| WORK INSTRUCTIONS |
Each entry is to be retyped exactly as it appears, and each image is to be dropped.

:::

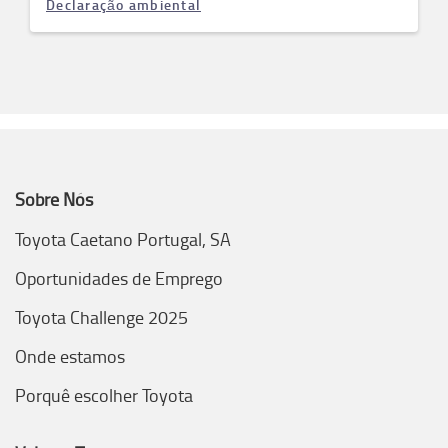
Declaração ambiental
Sobre Nós
Toyota Caetano Portugal, SA
Oportunidades de Emprego
Toyota Challenge 2025
Onde estamos
Porquê escolher Toyota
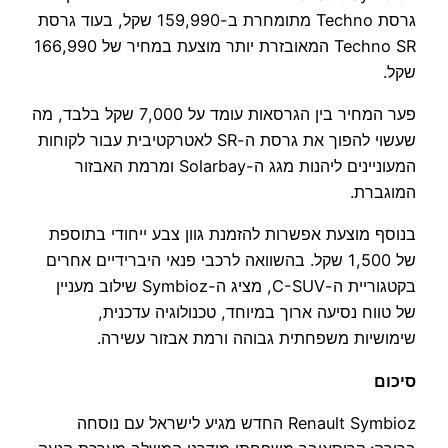
גרסת Techno מתומחרת ב-159,990 שקל, בעוד גרסת
Techno SR המאובזרת יותר מוצעת במחיר של 166,990
שקל.
פער המחיר בין הגרסאות עומד על 7,000 שקל בלבד, מה
שעשוי להפוך את גרסת ה-SR לאטרקטיבית עבור לקוחות
המעוניינים ליהנות מגג ה-Solarbay ומרמת האבזור
המוגברת.
בנוסף מוצעת אפשרות להזמנת גוון צבע ייחודי בתוספת
של 1,500 שקל. בהשוואה לרכבי פנאי היברידיים אחרים
בקטגוריית ה-C-SUV, מציג ה-Symbioz שילוב מעניין
של טווח נסיעה ארוך במיוחד, טכנולוגיה עדכנית,
שימושיות משפחתית גבוהה ורמת אבזור עשירה.
סיכום
Renault Symbioz החדש מגיע לישראל עם נוסחה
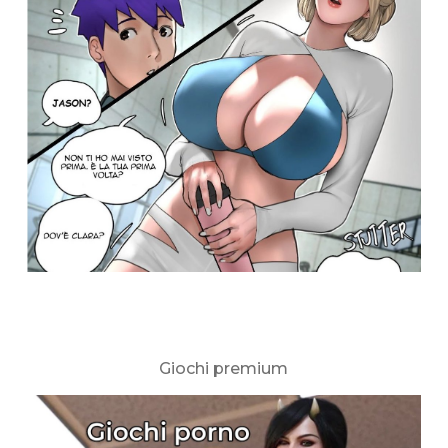
Giochi premium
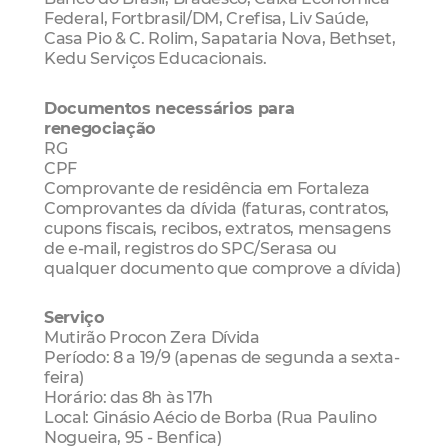
Federal, Fortbrasil/DM, Crefisa, Liv Saúde,
Casa Pio & C. Rolim, Sapataria Nova, Bethset,
Kedu Serviços Educacionais.
Documentos necessários para
renegociação
RG
CPF
Comprovante de residência em Fortaleza
Comprovantes da dívida (faturas, contratos,
cupons fiscais, recibos, extratos, mensagens
de e-mail, registros do SPC/Serasa ou
qualquer documento que comprove a dívida)
Serviço
Mutirão Procon Zera Dívida
Período: 8 a 19/9 (apenas de segunda a sexta-
feira)
Horário: das 8h às 17h
Local: Ginásio Aécio de Borba (Rua Paulino
Nogueira, 95 - Benfica)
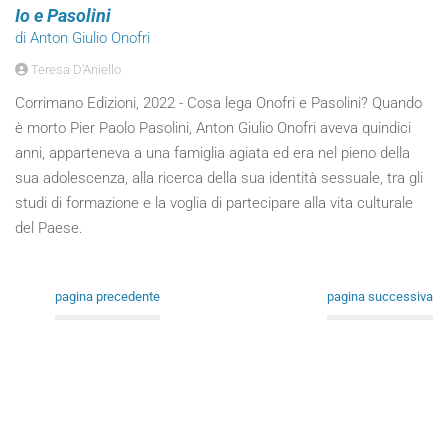
Io e Pasolini
di Anton Giulio Onofri
Teresa D'Aniello
Corrimano Edizioni, 2022 - Cosa lega Onofri e Pasolini? Quando
è morto Pier Paolo Pasolini, Anton Giulio Onofri aveva quindici
anni, apparteneva a una famiglia agiata ed era nel pieno della
sua adolescenza, alla ricerca della sua identità sessuale, tra gli
studi di formazione e la voglia di partecipare alla vita culturale
del Paese.
pagina precedente
pagina successiva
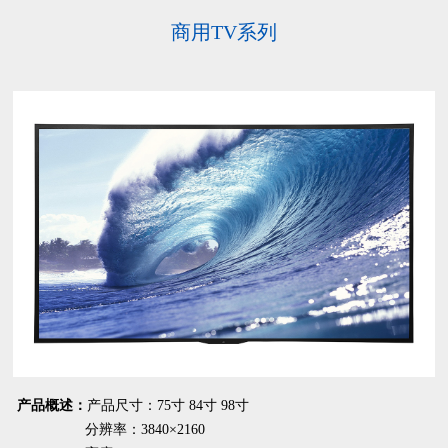
商用TV系列
产品概述：
产品尺寸：75寸 84寸 98寸
分辨率：3840×2160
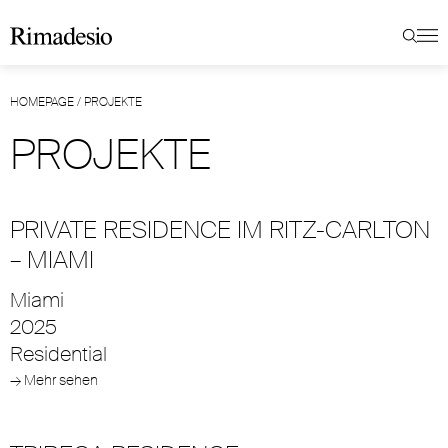
HOMEPAGE
/
PROJEKTE
PROJEKTE
PRIVATE RESIDENCE IM RITZ-CARLTON
– MIAMI
Miami
2025
Residential
→ Mehr sehen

:::

| EXERCISE RESULT |
Declaração ambiental
Sobre Nós
Toyota Caetano Portugal, SA
Oportunidades de Emprego
Toyota Challenge 2025
Onde estamos
Porquê escolher Toyota
גרסת Techno מתומחרת ב-159,990 שקל, בעוד גרסת
Techno SR המאובזרת יותר מוצעת במחיר של 166,990
שקל.
פער המחיר בין הגרסאות עומד על 7,000 שקל בלבד, מה
שעשוי להפוך את גרסת ה-SR לאטרקטיבית עבור לקוחות
המעוניינים ליהנות מגג ה-Solarbay ומרמת האבזור
המוגברת.
בנוסף מוצעת אפשרות להזמנת גוון צבע ייחודי בתוספת
של 1,500 שקל. בהשוואה לרכבי פנאי היברידיים אחרים
בקטגוריית ה-C-SUV, מציג ה-Symbioz שילוב מעניין
של טווח נסיעה ארוך במיוחד, טכנולוגיה עדכנית,
שימושיות משפחתית גבוהה ורמת אבזור עשירה.
סיכום
Renault Symbioz החדש מגיע לישראל עם נוסחה
Giochi premium
Federal, Fortbrasil/DM, Crefisa, Liv Saúde,
Casa Pio & C. Rolim, Sapataria Nova, Bethset,
Kedu Serviços Educacionais.
Documentos necessários para
renegociação
RG
CPF
Comprovante de residência em Fortaleza
Comprovantes da dívida (faturas, contratos,
cupons fiscais, recibos, extratos, mensagens
de e-mail, registros do SPC/Serasa ou
qualquer documento que comprove a dívida)
Serviço
Mutirão Procon Zera Dívida
Período: 8 a 19/9 (apenas de segunda a sexta-
feira)
Horário: das 8h às 17h
Local: Ginásio Aécio de Borba (Rua Paulino
Nogueira, 95 - Benfica)
Io e Pasolini
di Anton Giulio Onofri
Teresa D'Aniello
Corrimano Edizioni, 2022 - Cosa lega Onofri e Pasolini? Quando
è morto Pier Paolo Pasolini, Anton Giulio Onofri aveva quindici
anni, apparteneva a una famiglia agiata ed era nel pieno della
sua adolescenza, alla ricerca della sua identità sessuale, tra gli
studi di formazione e la voglia di partecipare alla vita culturale
del Paese.
pagina precedente
pagina successiva
商用TV系列
产品概述：
产品尺寸：75寸 84寸 98寸
分辨率：3840×2160
HOMEPAGE
/
PROJEKTE
PROJEKTE
PRIVATE RESIDENCE IM RITZ-CARLTON
– MIAMI
Miami
2025
Residential
→ Mehr sehen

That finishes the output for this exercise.